Where a plaintiff wished to have a case heard by a local court, or by an Eyre if one
happened to be visiting the County, there would be no need to obtain a writ. Actions in
local courts could usually be started by an informal complaint. However, if a plaintiff
wished to avail himself of Royal — and by implication superior — justice in one of the
King's courts, then he would need a writ, a command of the King, to enable him to do
this. Initially, for common law, recourse to the King's courts was unusual, and something
for which a plaintiff would have to pay. For most Royal Courts, the writ would usually
have been purchased from the Chancery, although the court of the Exchequer, being, in
essence, another government department, was able to issue its own writs.

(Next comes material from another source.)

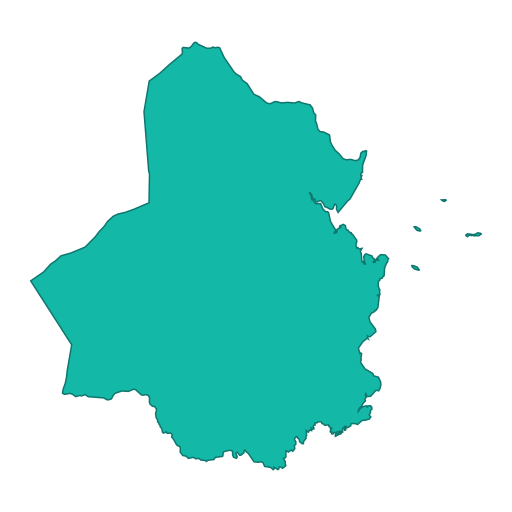 outline of Mocimboa Da Praia, Cabo Delgado, Mozambique
{"feature_id": "85939544B54758933622764", "entity_name": "Mocimboa Da Praia", "entity_type": "district", "adm_level": 2, "iso_a3": "MOZ", "parent_name": "Mozambique", "parent_adm1": "Cabo Delgado", "projection": "natural_earth1", "projection_center": [40.265, -11.404], "detail": "fine", "context": "isolated", "style": "filled", "palette": "teal", "viewbox_px": 512, "rotation_deg": 0, "n_neighbors": 0, "source": "geoboundaries", "source_scale": "gbopen_adm2", "svg_char_len": 6086}
<svg xmlns="http://www.w3.org/2000/svg" viewBox="0 0 512 512"><path d="M357.6,424.5L362.0,420.5L365.5,420.2L369.4,419.0L370.8,416.9L369.2,415.1L370.4,412.7L370.6,410.2L371.9,409.3L371.7,407.0L370.4,405.7L368.7,405.8L367.2,407.0L366.8,405.7L362.6,406.7L360.1,408.7L358.3,411.3L358.4,410.1L359.8,407.7L361.0,407.0L363.2,403.2L365.5,400.8L364.8,399.3L366.1,397.4L365.5,395.6L365.7,392.8L366.3,395.3L367.4,396.6L370.6,396.3L376.0,390.3L378.7,390.8L380.0,388.4L380.9,384.9L380.6,381.9L378.5,377.2L373.6,375.8L373.0,373.9L372.1,373.0L365.0,368.9L361.1,363.2L360.5,361.2L361.3,360.0L360.9,358.3L361.6,353.6L360.9,353.0L359.9,353.6L358.4,348.1L362.8,341.8L367.1,338.3L368.2,338.9L367.4,337.5L367.4,335.8L368.7,336.7L370.1,336.7L375.9,331.7L375.4,329.0L370.1,322.0L368.8,317.4L371.3,313.3L374.9,311.4L375.0,310.2L376.3,310.1L377.9,307.4L379.3,296.1L377.4,295.6L377.9,294.7L379.7,294.8L380.0,294.2L379.5,291.8L379.9,289.8L379.1,288.8L378.2,285.6L378.4,281.5L379.8,280.2L379.8,278.9L382.2,278.2L382.9,276.6L384.1,275.8L384.6,268.2L386.1,264.0L387.7,261.6L387.8,259.7L388.6,258.7L385.3,255.0L381.0,254.6L379.6,255.4L376.8,258.4L379.1,260.5L376.1,259.7L375.1,262.1L373.6,262.5L373.1,261.9L374.0,261.3L374.6,259.1L372.6,257.7L371.9,255.9L366.0,253.8L364.8,254.6L363.7,256.6L364.6,262.2L365.4,264.0L363.9,263.8L363.6,261.3L363.3,261.9L362.0,262.1L361.2,253.2L360.5,252.1L360.5,251.1L362.0,248.4L359.4,248.9L357.7,247.6L356.9,248.2L355.8,245.3L356.8,241.7L356.6,240.0L352.4,234.1L351.2,233.8L351.2,232.7L349.1,232.0L348.0,230.1L346.7,229.8L345.9,228.7L345.4,225.6L343.3,224.4L339.8,225.9L339.7,226.6L340.7,226.9L340.8,227.7L339.7,227.6L336.6,229.8L337.1,230.7L336.6,232.5L334.3,233.3L334.4,232.2L335.7,231.1L335.5,229.8L330.6,221.7L328.5,212.4L327.4,211.7L325.7,211.7L323.0,209.2L320.6,203.6L315.9,203.7L314.2,202.1L313.5,200.2L311.8,199.7L311.2,196.0L309.2,192.1L311.7,194.6L312.4,198.1L314.7,199.2L316.0,201.8L317.0,202.0L320.1,200.6L321.1,200.9L323.6,203.8L324.9,206.8L326.6,207.2L329.9,209.1L332.4,209.1L333.2,208.2L334.5,204.4L335.6,204.3L336.6,206.0L336.5,209.3L338.1,212.4L347.5,201.1L350.0,199.0L359.0,183.2L360.4,179.6L361.7,179.3L361.0,178.2L361.8,175.5L360.8,175.8L360.7,174.0L361.5,172.7L362.5,172.4L362.6,165.2L366.0,155.7L366.6,151.1L365.3,150.6L364.3,151.6L362.9,151.3L360.8,153.2L360.1,157.3L358.2,160.0L354.9,160.7L351.1,159.4L346.2,159.8L343.0,158.6L339.2,153.9L335.3,150.4L332.3,145.8L330.5,142.1L329.5,135.0L323.6,132.0L320.2,131.7L318.0,129.5L316.5,123.2L315.5,121.1L315.7,114.8L314.0,113.3L312.5,108.1L310.2,104.9L301.9,102.9L298.8,101.5L294.7,103.0L287.6,102.4L281.4,102.9L276.5,101.6L274.7,101.6L270.1,103.8L266.7,103.0L259.4,96.8L253.9,94.3L247.1,83.6L242.3,80.1L240.6,76.7L235.9,73.8L233.9,71.8L224.2,57.5L219.6,47.7L217.4,47.3L214.6,47.8L213.2,47.0L210.6,48.2L206.7,48.2L198.4,44.4L196.5,42.6L195.0,42.3L193.7,43.2L191.3,46.5L188.9,48.1L183.1,47.4L182.1,48.5L182.4,52.9L181.8,54.3L169.2,64.7L159.8,73.3L149.2,81.1L144.0,111.7L148.7,171.2L149.5,174.1L149.0,202.8L133.8,209.3L125.5,212.3L118.1,214.0L113.3,216.2L107.6,221.4L104.2,226.4L99.2,231.6L95.2,236.9L85.1,247.1L70.6,253.1L61.0,255.8L55.7,260.7L50.7,264.1L43.7,271.9L30.7,280.9L71.7,344.8L67.2,370.8L66.5,377.3L65.3,383.2L63.2,389.0L62.5,393.2L64.4,394.3L70.3,393.4L72.9,394.5L75.7,396.6L79.7,395.5L81.7,395.9L85.1,394.6L88.2,396.7L103.6,397.9L106.7,399.6L108.4,399.9L111.4,398.9L113.5,395.0L115.0,393.4L116.2,392.9L121.9,391.0L128.5,391.4L133.3,389.3L135.4,389.5L141.1,394.7L142.8,395.2L146.0,394.7L148.4,395.4L149.5,397.7L149.4,402.4L150.2,404.3L152.5,406.3L154.6,406.5L156.6,409.3L155.6,413.6L156.2,417.8L157.4,419.6L157.7,422.0L158.7,422.8L159.0,424.2L160.0,425.2L160.2,426.8L161.8,428.7L162.4,432.0L163.4,433.1L166.2,431.9L167.1,433.3L170.7,433.1L172.2,434.5L172.4,435.2L171.6,436.2L171.9,437.4L173.5,439.1L176.3,444.3L177.3,445.5L179.7,446.5L180.3,448.0L180.2,452.1L182.8,455.5L186.2,456.2L188.4,458.4L193.4,457.3L195.5,458.7L199.2,458.5L200.8,460.0L205.9,460.6L206.3,461.4L208.2,460.2L213.8,459.6L215.5,457.3L222.1,456.5L222.8,456.0L223.3,452.4L224.0,451.6L229.1,450.4L230.7,450.4L232.5,451.2L232.7,455.1L233.5,457.2L236.3,458.3L237.0,457.7L237.2,456.2L235.9,453.7L236.3,452.6L237.3,452.3L239.7,455.3L240.9,455.2L243.9,452.8L244.2,450.2L244.6,450.1L245.4,450.3L246.2,451.9L248.3,453.4L254.0,461.8L258.9,462.3L260.4,461.7L261.6,461.9L263.1,462.7L264.6,466.4L270.7,467.4L273.2,469.7L274.1,468.8L273.9,467.1L277.9,469.6L278.7,469.1L279.2,467.0L280.7,467.0L282.6,468.3L285.5,466.0L285.8,465.5L285.2,463.6L285.3,461.5L283.4,458.5L285.4,457.7L285.9,456.8L285.9,450.9L286.9,451.0L288.3,452.1L291.2,450.0L292.7,451.3L294.8,448.7L294.4,445.5L295.8,444.3L295.8,441.5L294.6,439.8L294.6,438.6L296.1,436.7L296.8,436.5L297.7,438.2L299.0,439.0L299.7,441.8L302.1,443.7L303.4,443.7L303.5,441.6L306.1,438.3L305.8,436.6L306.6,435.5L306.2,430.6L308.2,432.2L308.7,432.0L309.3,430.1L311.6,430.6L311.2,428.0L312.9,429.2L313.8,429.0L314.0,427.9L313.3,427.4L313.2,426.5L313.7,425.3L315.1,425.0L315.0,422.8L316.9,422.9L318.2,421.8L320.9,421.8L321.6,422.3L321.9,423.6L323.4,423.9L324.7,425.3L328.4,424.8L329.1,426.7L330.3,427.0L330.4,428.3L331.3,428.1L331.8,428.8L330.5,430.0L330.2,431.8L331.0,432.4L331.5,432.0L331.7,433.7L332.2,434.1L333.1,433.9L333.7,432.5L334.7,432.3L335.9,433.8L335.3,434.9L335.4,436.3L338.0,434.9L338.0,434.3L336.6,432.8L337.1,431.9L338.4,431.8L338.8,432.6L338.4,433.9L339.1,434.4L341.1,433.7L341.5,432.9L339.4,431.9L339.5,431.2L340.7,431.3L341.7,432.3L342.7,432.1L342.4,429.4L343.1,428.1L344.2,428.6L344.5,430.3L345.6,430.1L345.8,428.2L344.2,427.4L344.6,426.3L345.9,426.5L347.1,427.8L350.6,426.0L351.2,423.6L355.3,423.6L357.6,424.5ZM479.0,235.7L481.3,234.0L480.8,233.4L477.9,232.8L474.0,234.7L467.7,233.8L466.1,234.6L465.9,235.5L467.3,236.7L469.7,235.1L471.5,235.6L472.2,235.1L473.5,235.8L479.0,235.7ZM419.3,269.9L417.2,267.1L413.4,265.6L411.8,265.6L412.3,267.1L414.9,269.2L418.7,270.2L419.3,269.9ZM419.7,231.1L420.7,230.7L419.6,228.8L415.7,226.6L414.1,226.9L416.7,230.1L419.7,231.1ZM445.6,199.7L441.5,199.9L442.3,200.7L444.6,201.5L446.1,200.2L445.6,199.7Z" fill="#14b8a6" stroke="#0f766e" stroke-width="1.5"/></svg>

While originally writs were exceptional, or at least non-routine
devices, Maitland suggests that by the time of King Henry II (1154–1189), the use of
writs had become a regular part of the system of royal justice in England.
At first, new writs were drafted to fit each new situation, although in practice the clerks
of the Chancery would use wording from previously issued writs, with suitable
adjustments, often taken from reference books containing collections of forms of writ,
much as in modern times lawyers frequently use fixed precedents or boilerplate, rather
than re-inventing the wording of a new legal document. The problem with this approach
was that a plaintiff's rights and available forms of action at his disposal, would be
defined, and in most cases limited, by the limited variety of writs available to him. Thus
the power to create new writs was akin to the power to create new rights, a form of
extra-parliamentary legislation. Moreover, a writ, if one could be found fitting the
plaintiff's case, provided the legal means to remove the dispute from the jurisdiction of
the local court, often controlled by a lesser noble, and instead have it heard by the
King's judges. The nobility thus saw the creation of new writs as an erosion of their
influence.
Over time, opposition to the creation of new writs by the Chancery increased. For
example, in 1256 a court was asked to quash a writ as "novel, unheard of, and against
reason".[8] Ultimately in 1258, the King was forced to accept the Provisions of Oxford,
which among other things, prohibited the creation of new forms of writ without the
sanction of the King's council. New writs were created after that time only by the
express sanction of Parliament and the forms of writ remained essentially static, each
writ defining a particular form of action. It was the role and expertise of a solicitor to
select on his client's behalf the appropriate writ for the proposed legal action. These
were purchased from the court by payment of a fee. A barrister would then be hired by
the solicitor to speak for his client in court.